Tuesday, October 26, 2010

Interpreting simple statistics isn't always as simple as they are

Current unemployment rate is something like 9.2%. I've either read or heard somewhere that almost half of the currently unemployed have been out of a job for six months or longer. (Because whether or not that rate is accurate does not matter for this post, let's assume it's exactly 50%.) That sounds simple enough. But what does it actually mean? Does it mean that half of the unemployed are chronically unemployed? Well, in a way it does. But in another way it does not.

Suppose you've just been laid off and you want to know the crudest and easiest-to-obtain measure of the probability that you'll still be unemployed in six months. Is it 50%? No, it's less than that, and the reason is that a point-in-time measure overestimates the ratio of long-term unemployed to all unemployed, by definition: some of those who have been unemployed for a short period of time are no longer unemployed and so aren't counted. To have a better estimate of your probability of being unemployed for a long time you'd need to look at the ratio of long-term to all unemployed not on a given day, but over some period of time, say the past six months. This is called the "cohort method." You take a representative sample of all those who've lost their job, say, during the week of January 15th, 2010, and then follow them for the next six months, recording how many of them managed to get a new job during your period of study. From such data you can get an estimate that gets closer to the intuitive notion of "the ratio of chronically unemployed to all unemployed." Point-in-time statistics overestimate the number of long-termers, but also tend to underestimate the overall number of people who have experienced the measured phenomenon. For example, the rate of unemployed to labor force is now 9.2%, but if we were to measure the rate of all those who have experienced an unemployment spell last year to labor force, it would almost certainly be higher than that.

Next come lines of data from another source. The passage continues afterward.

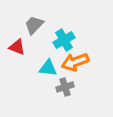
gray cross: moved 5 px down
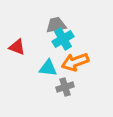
gray trapezoid: moved 22 px right; rotated 35 degrees clockwise
cyan cross: moved 1 px left, 1 px up
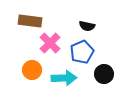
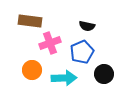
pink cross: rotated 25 degrees clockwise
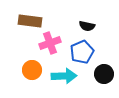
cyan arrow: moved 2 px up
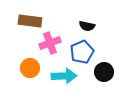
orange circle: moved 2 px left, 2 px up
black circle: moved 2 px up
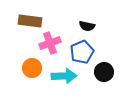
orange circle: moved 2 px right
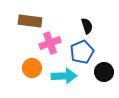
black semicircle: rotated 119 degrees counterclockwise
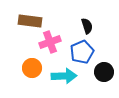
pink cross: moved 1 px up
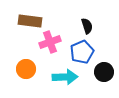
orange circle: moved 6 px left, 1 px down
cyan arrow: moved 1 px right, 1 px down
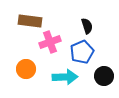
black circle: moved 4 px down
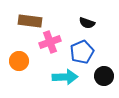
black semicircle: moved 3 px up; rotated 126 degrees clockwise
orange circle: moved 7 px left, 8 px up
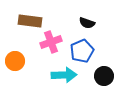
pink cross: moved 1 px right
blue pentagon: moved 1 px up
orange circle: moved 4 px left
cyan arrow: moved 1 px left, 2 px up
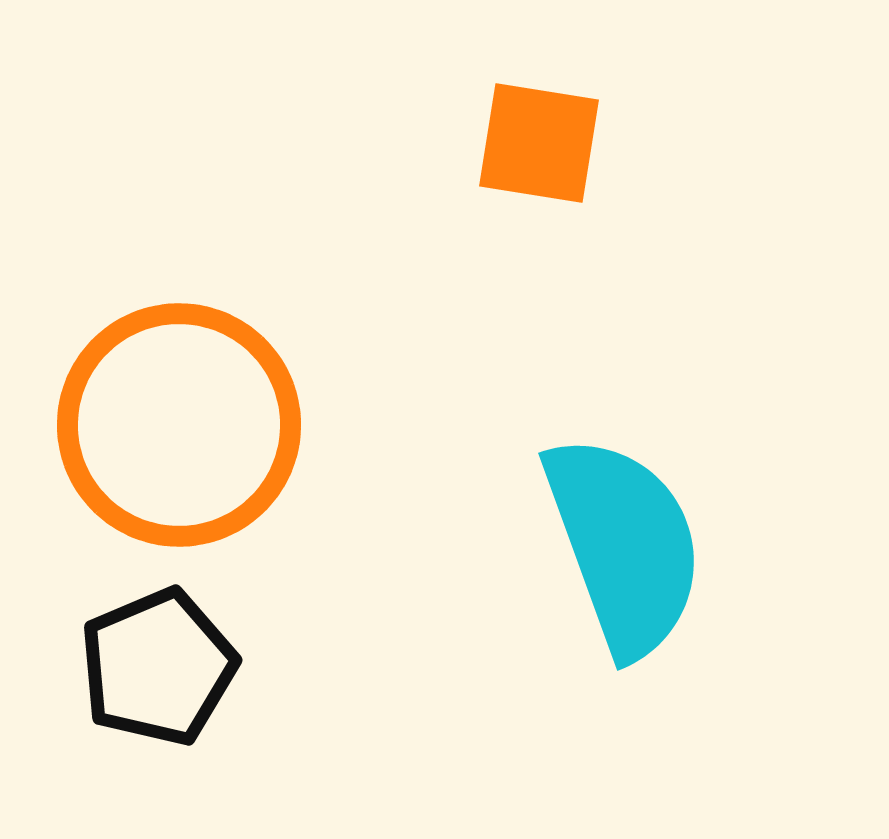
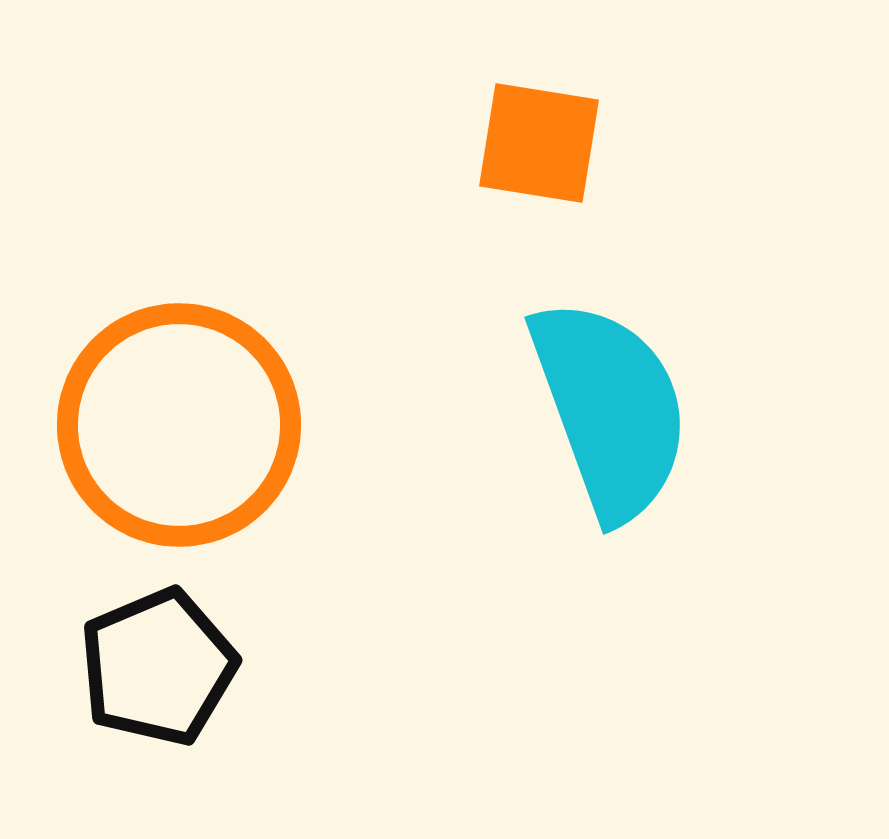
cyan semicircle: moved 14 px left, 136 px up
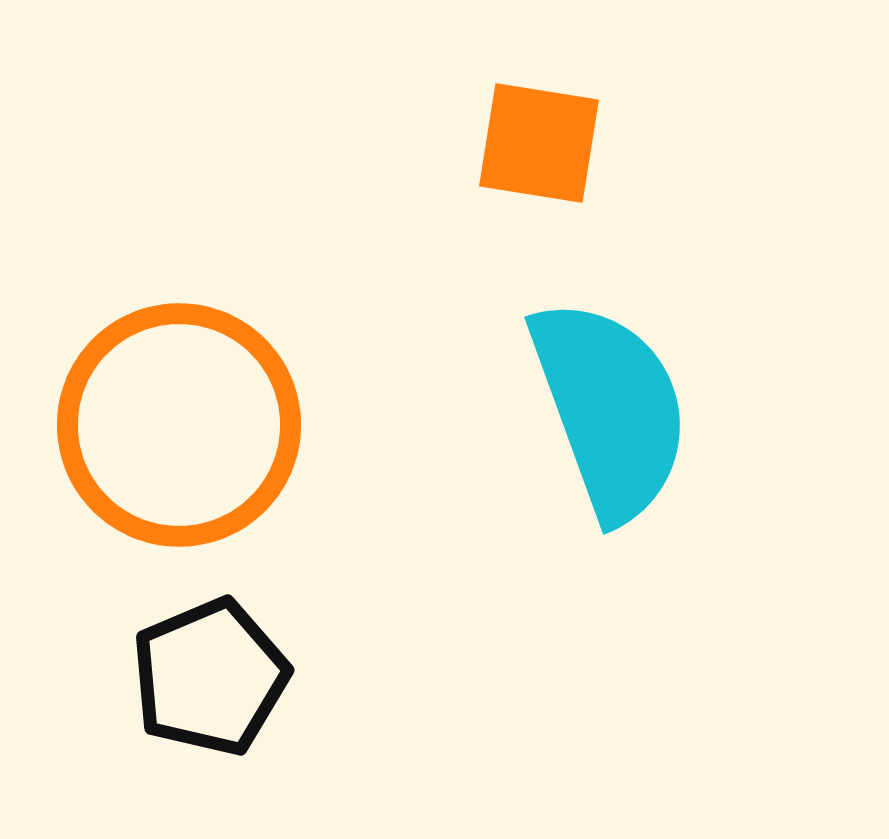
black pentagon: moved 52 px right, 10 px down
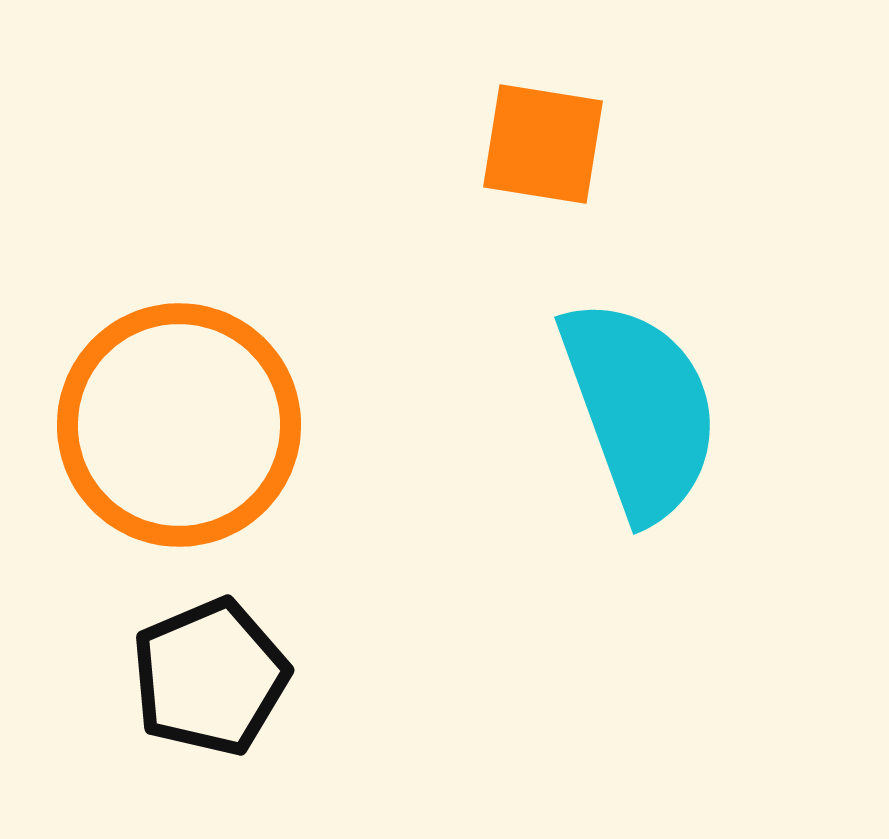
orange square: moved 4 px right, 1 px down
cyan semicircle: moved 30 px right
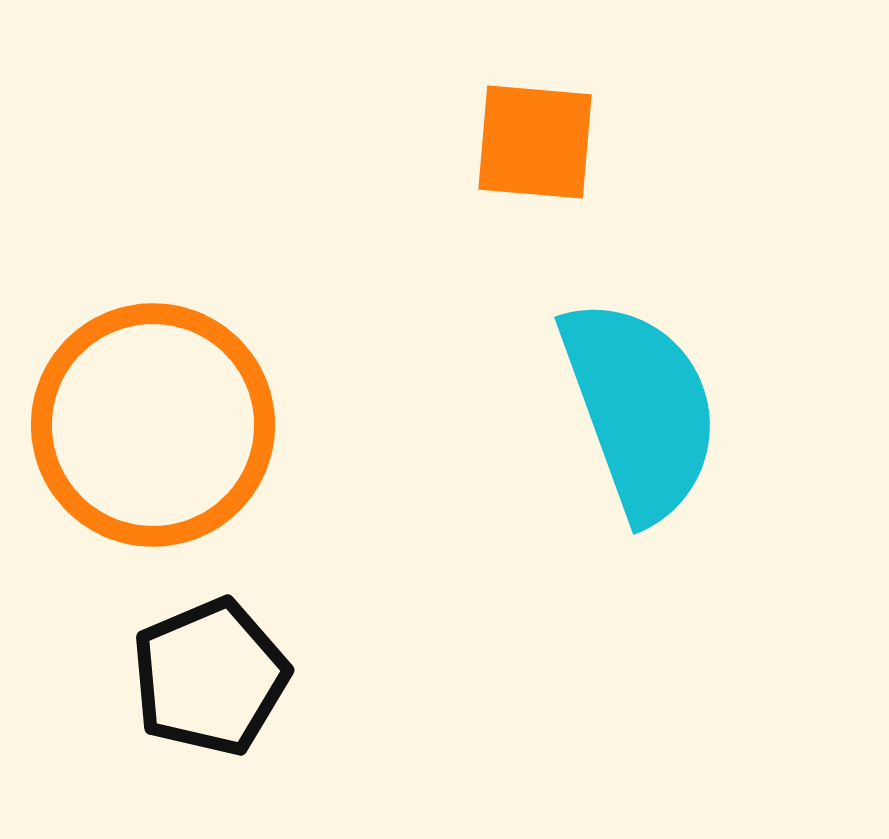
orange square: moved 8 px left, 2 px up; rotated 4 degrees counterclockwise
orange circle: moved 26 px left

I recently quoted a piece arguing that one of the myths about homelessness is that most homeless people are chronically homeless. Perhaps one of the reasons why it's so pervasive is because whenever homeless shelters publish statistics about what percentage of their clients are long-term stayers, it's always point-in-time numbers. Cohort studies of shelter stay duration usually paint quite a different picture.

1 comment:

  1. That's a good point. It is easy for me to think of the chronically homeless as the biggest group because I gloss over point in time numbers to see them as a cohort instead.